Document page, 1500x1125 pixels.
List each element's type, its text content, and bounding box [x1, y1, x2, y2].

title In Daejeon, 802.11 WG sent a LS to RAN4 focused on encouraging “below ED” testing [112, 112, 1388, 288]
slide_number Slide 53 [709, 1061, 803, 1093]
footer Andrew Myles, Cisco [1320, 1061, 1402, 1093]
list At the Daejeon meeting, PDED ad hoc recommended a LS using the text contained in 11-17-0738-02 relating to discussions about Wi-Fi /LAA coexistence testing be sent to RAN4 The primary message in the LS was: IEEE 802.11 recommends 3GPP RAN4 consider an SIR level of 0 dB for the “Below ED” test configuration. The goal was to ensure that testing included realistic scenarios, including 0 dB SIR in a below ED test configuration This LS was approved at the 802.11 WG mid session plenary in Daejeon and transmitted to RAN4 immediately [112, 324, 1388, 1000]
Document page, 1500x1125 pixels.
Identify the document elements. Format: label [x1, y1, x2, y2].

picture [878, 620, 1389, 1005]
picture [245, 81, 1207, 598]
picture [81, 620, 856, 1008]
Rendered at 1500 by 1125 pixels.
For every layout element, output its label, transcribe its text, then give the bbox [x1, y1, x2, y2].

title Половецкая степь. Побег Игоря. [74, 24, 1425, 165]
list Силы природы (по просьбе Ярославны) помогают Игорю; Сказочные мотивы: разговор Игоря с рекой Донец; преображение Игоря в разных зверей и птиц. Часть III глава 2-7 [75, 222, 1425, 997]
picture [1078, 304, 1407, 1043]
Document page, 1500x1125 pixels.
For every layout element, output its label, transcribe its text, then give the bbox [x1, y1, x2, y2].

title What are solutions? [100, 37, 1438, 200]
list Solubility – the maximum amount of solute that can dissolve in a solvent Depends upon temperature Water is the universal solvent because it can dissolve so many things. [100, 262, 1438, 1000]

● ● ● ● ● ● ●

> _EXERCISE GOAL_
Take the data above and return it exactly.

> _SOLUTION BELOW_
Document page, 1500x1125 pixels.
List each element's type, its text content, and bounding box [x1, y1, x2, y2].

title In Daejeon, 802.11 WG sent a LS to RAN4 focused on encouraging “below ED” testing [112, 112, 1388, 288]
slide_number Slide 53 [709, 1061, 803, 1093]
footer Andrew Myles, Cisco [1320, 1061, 1402, 1093]
list At the Daejeon meeting, PDED ad hoc recommended a LS using the text contained in 11-17-0738-02 relating to discussions about Wi-Fi /LAA coexistence testing be sent to RAN4 The primary message in the LS was: IEEE 802.11 recommends 3GPP RAN4 consider an SIR level of 0 dB for the “Below ED” test configuration. The goal was to ensure that testing included realistic scenarios, including 0 dB SIR in a below ED test configuration This LS was approved at the 802.11 WG mid session plenary in Daejeon and transmitted to RAN4 immediately [112, 324, 1388, 1000]
Document page, 1500x1125 pixels.
Identify the document elements. Format: label [x1, y1, x2, y2].

picture [878, 620, 1389, 1005]
picture [245, 81, 1207, 598]
picture [81, 620, 856, 1008]
Rendered at 1500 by 1125 pixels.
For every layout element, output its label, transcribe its text, then give the bbox [x1, y1, x2, y2].

title Половецкая степь. Побег Игоря. [74, 24, 1425, 165]
list Силы природы (по просьбе Ярославны) помогают Игорю; Сказочные мотивы: разговор Игоря с рекой Донец; преображение Игоря в разных зверей и птиц. Часть III глава 2-7 [75, 222, 1425, 997]
picture [1078, 304, 1407, 1043]
Document page, 1500x1125 pixels.
For every layout element, output its label, transcribe its text, then give the bbox [x1, y1, x2, y2].

title What are solutions? [100, 37, 1438, 200]
list Solubility – the maximum amount of solute that can dissolve in a solvent Depends upon temperature Water is the universal solvent because it can dissolve so many things. [100, 262, 1438, 1000]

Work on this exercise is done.